Qandeel Baloch’s brother and killer, Muhammad Wasim, was on Monday acquitted by the Lahore High Court (LHC) in the model/actor’s high-profile murder case.
As per the details, the acquittal came after Qandeel’s mother submitted to the court an affidavit stating that the culprit had been pardoned by the family.
In September 2019, a court in Multan had awarded Wasim life imprisonment for the “honour killing” of his sister.
Judge Imran Shafi of the court, while announcing the court verdict, had acquitted four other accused, including prominent cleric Mufti Abdul Qavi.
Qandeel Baloch’s dead body was found in her ancestral home in Multan on July 15, 2016.
The murder had shaken the entire nation and soon her brother had been arrested. Wasim had confessed to killing the social media celebrity for “honour”.

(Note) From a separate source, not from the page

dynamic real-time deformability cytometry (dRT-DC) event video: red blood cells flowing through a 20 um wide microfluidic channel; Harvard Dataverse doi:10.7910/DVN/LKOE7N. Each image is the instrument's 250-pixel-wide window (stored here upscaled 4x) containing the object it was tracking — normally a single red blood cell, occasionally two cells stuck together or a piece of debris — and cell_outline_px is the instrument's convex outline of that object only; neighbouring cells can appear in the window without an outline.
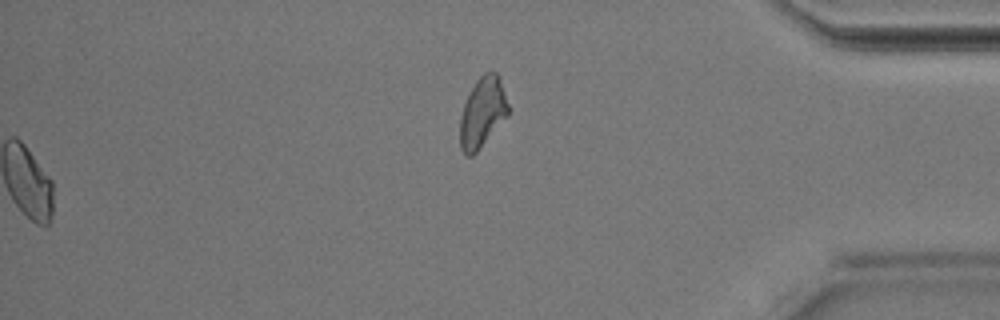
{"species": "Egyptian fruit bat (a non-hibernating species)", "species_latin": "Rousettus aegyptiacus", "temperature_condition": "room temperature", "stored_images_in_passage": 31, "segment_of_instrument_passage": [2, 2], "camera_frame_rate_fps": 3000, "um_per_image_px": 0.085, "animal": {"sex": "male"}, "frame": {"image": 1, "passage_image": 31, "time_ms": 10.0, "image_size_px": [1000, 320], "cell_outline_px": [[508, 116], [476, 152], [472, 156], [464, 156], [460, 148], [460, 116], [464, 104], [476, 80], [484, 72], [496, 72], [500, 76], [508, 104]], "centroid_in_image_um": [41.01, 9.56], "position_along_channel_um": 394.2, "area_um2": 19.71}}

“I strangled her to death for bringing disgrace to the family,” he had said.
The murder was widely condemned by media celebrities and people around the globe, however, some had supported the killing “as a result of Qandeel’s immoral behaviour”.
Qandeel’s father, who was the complainant in the case against his son, had later filed an affidavit stating that he had pardoned the accused and would have no objection to his release on bail.
The trial court had, however, rejected the request.
According to Human Rights Watch (HRW), around 1,000 women are killed on the pretext of “honour” every year in Pakistan.
Despite the passage of a landmark law to punish the perpetrators and curb the crime, this number has not decreased. Such crimes and cases remain pervasive because, even though it has criminalised “honour killings”, the state has failed to detach the label of “honour” from a woman’s right to make her own choices.
Indeed, using the term “honour killing” itself to describe such murders, as pointed out by Justice Qazi Faez Isa of the Supreme Court (SC), inadvertently justifies this appalling mindset.